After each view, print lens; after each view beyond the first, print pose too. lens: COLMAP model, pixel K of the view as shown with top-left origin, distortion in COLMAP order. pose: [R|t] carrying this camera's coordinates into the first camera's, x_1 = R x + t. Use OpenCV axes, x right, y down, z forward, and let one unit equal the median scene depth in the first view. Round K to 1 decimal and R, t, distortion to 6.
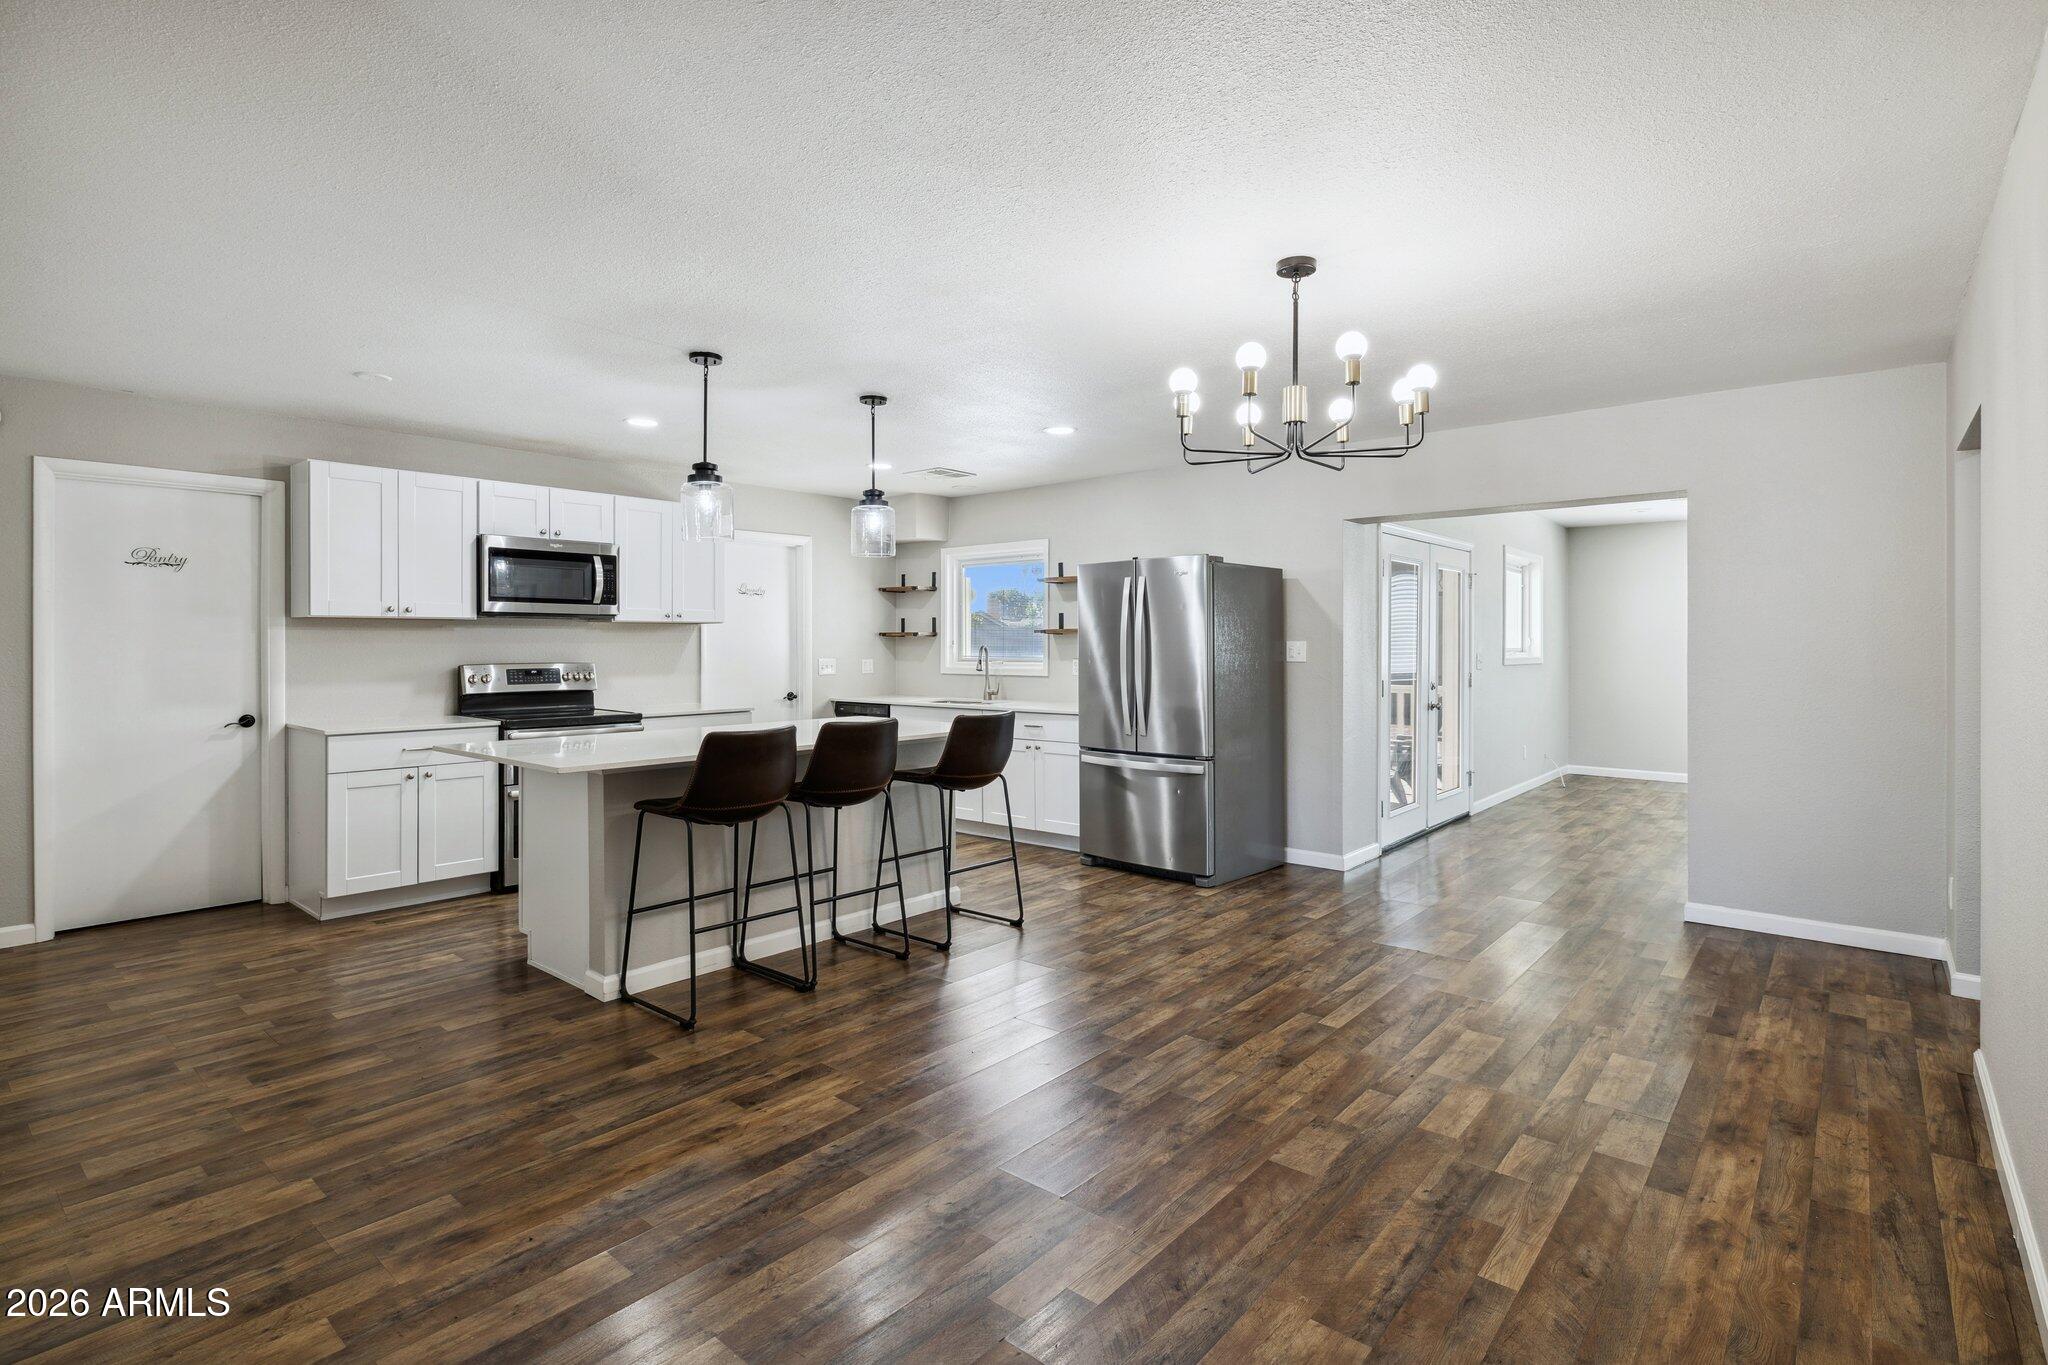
lens RADIAL K [[990.9, 0, 1025.0], [0, 990.9, 653.8], [0, 0, 1]] dist [-0.007122, 0.002756]
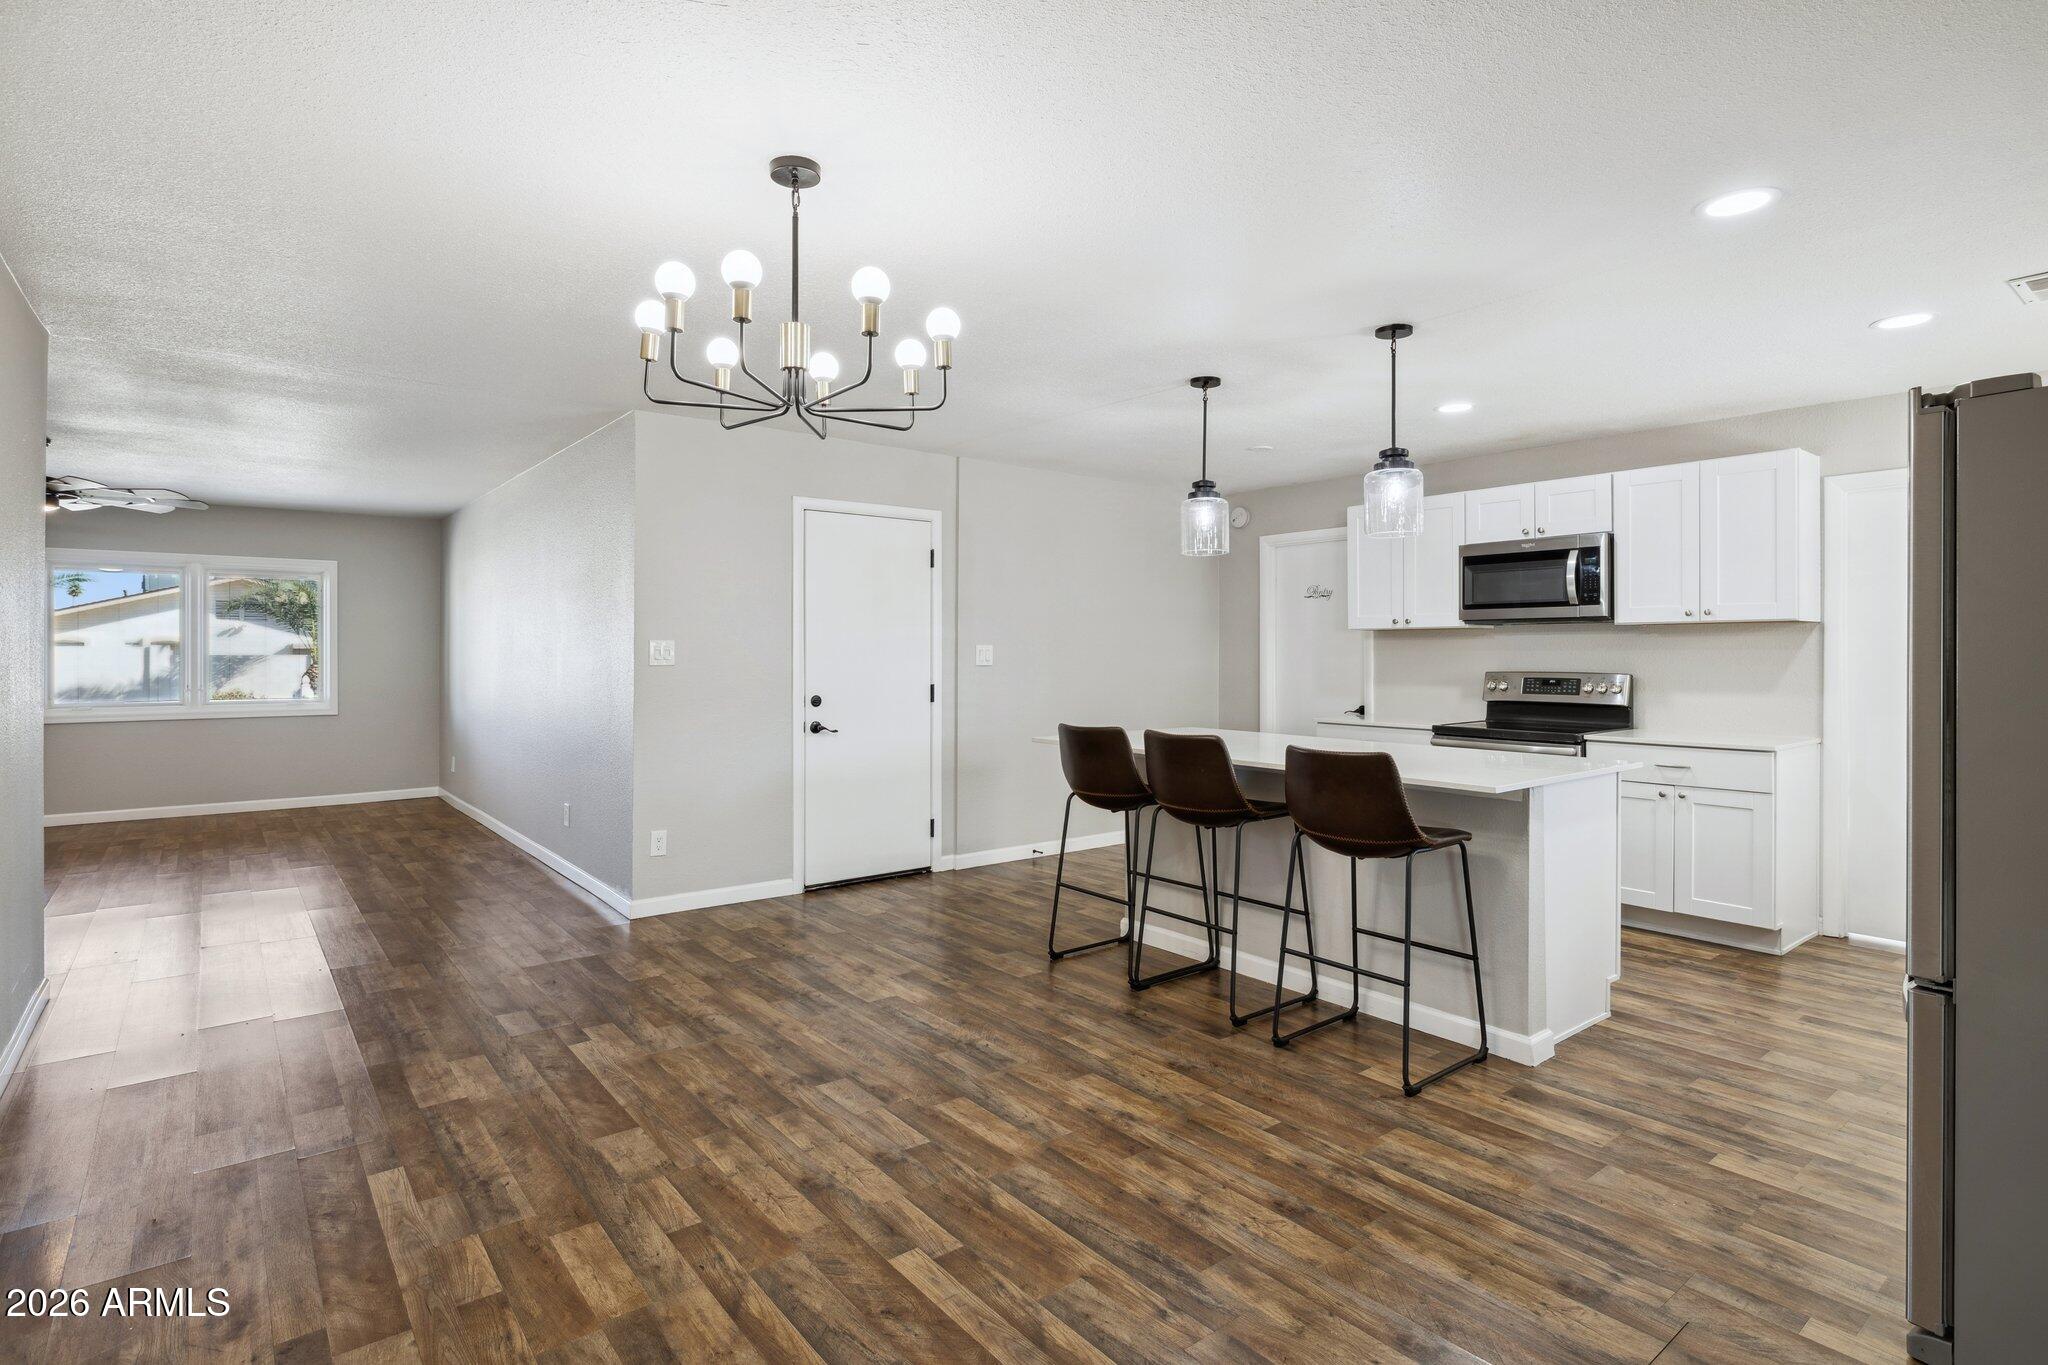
lens RADIAL K [[1024.3, 0, 1020.8], [0, 1024.3, 662.9], [0, 0, 1]] dist [-0.006691, 0.002851]
pose [[-0.195536, 0.009447, -0.980651, 0.750422], [-0.009434, 0.999889, 0.011514, -0.007794], [0.980651, 0.011503, -0.195425, 0.968177]]
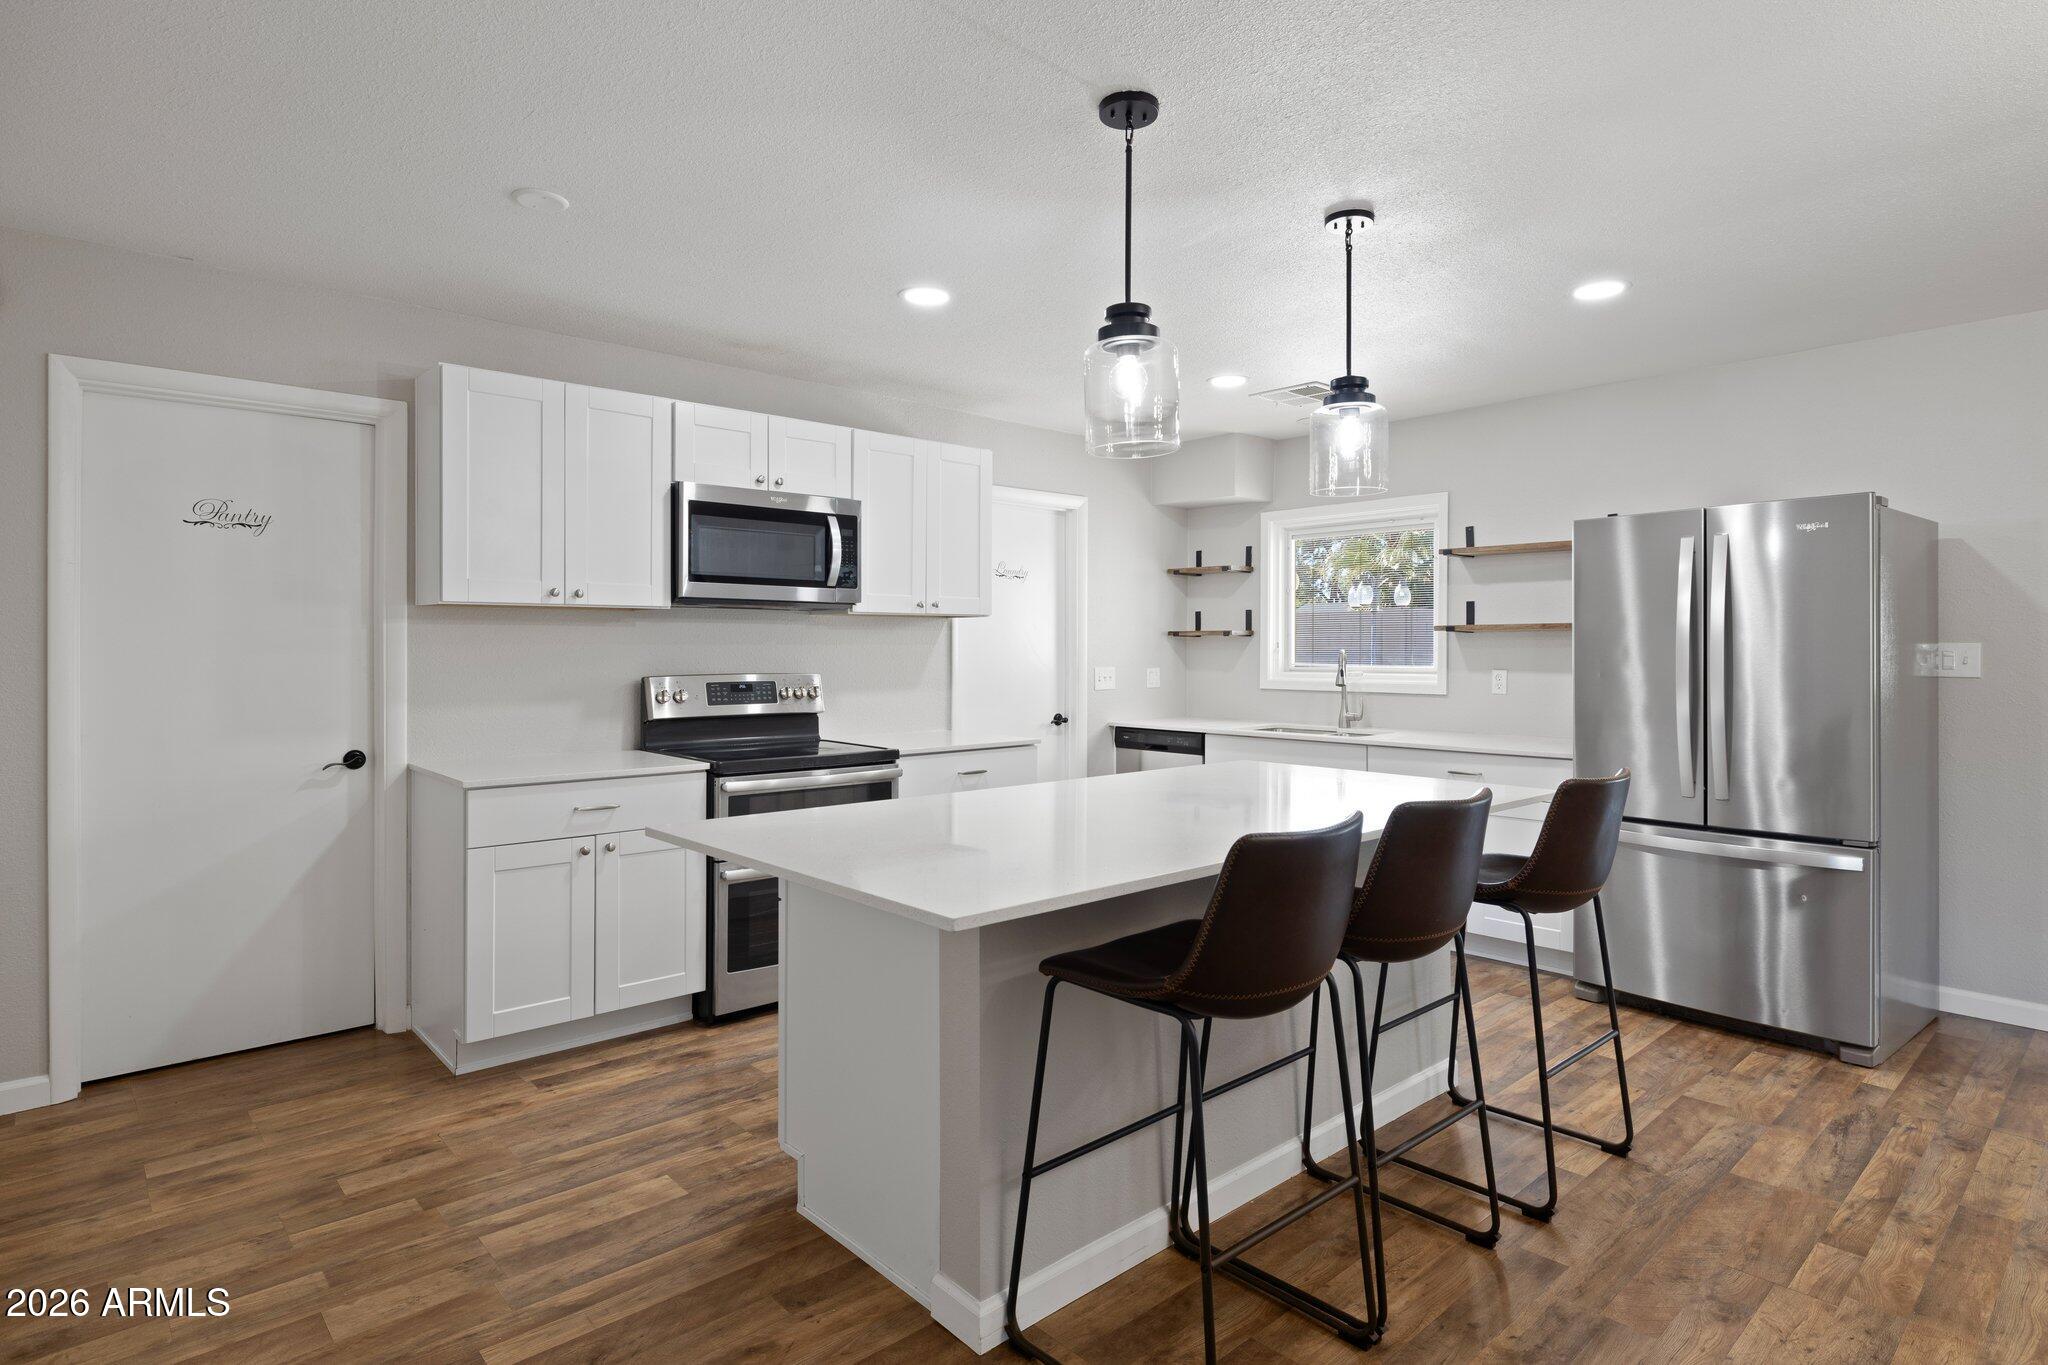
lens RADIAL K [[1079.3, 0, 1018.3], [0, 1079.3, 660.1], [0, 0, 1]] dist [-0.004145, 0.001575]
pose [[0.991154, 0.002372, -0.132699, -0.287521], [-0.002260, 0.999997, 0.000992, -0.001755], [0.132701, -0.000683, 0.991156, 0.393796]]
= = =
Problem to solve: I would like the data above transcribed exactly, with its pictures left out.

Response for this exercise:
After each view, print lens; after each view beyond the first, print pose too. lens: COLMAP model, pixel K of the view as shown with top-left origin, distortion in COLMAP order. pose: [R|t] carrying this camera's coordinates into the first camera's, x_1 = R x + t. Use OpenCV axes, x right, y down, z forward, and let one unit equal the median scene depth in the first view. Round K to 1 decimal and R, t, distortion to 6.
lens RADIAL K [[990.9, 0, 1025.0], [0, 990.9, 653.8], [0, 0, 1]] dist [-0.007122, 0.002756]
lens RADIAL K [[1024.3, 0, 1020.8], [0, 1024.3, 662.9], [0, 0, 1]] dist [-0.006691, 0.002851]
pose [[-0.195536, 0.009447, -0.980651, 0.750422], [-0.009434, 0.999889, 0.011514, -0.007794], [0.980651, 0.011503, -0.195425, 0.968177]]
lens RADIAL K [[1079.3, 0, 1018.3], [0, 1079.3, 660.1], [0, 0, 1]] dist [-0.004145, 0.001575]
pose [[0.991154, 0.002372, -0.132699, -0.287521], [-0.002260, 0.999997, 0.000992, -0.001755], [0.132701, -0.000683, 0.991156, 0.393796]]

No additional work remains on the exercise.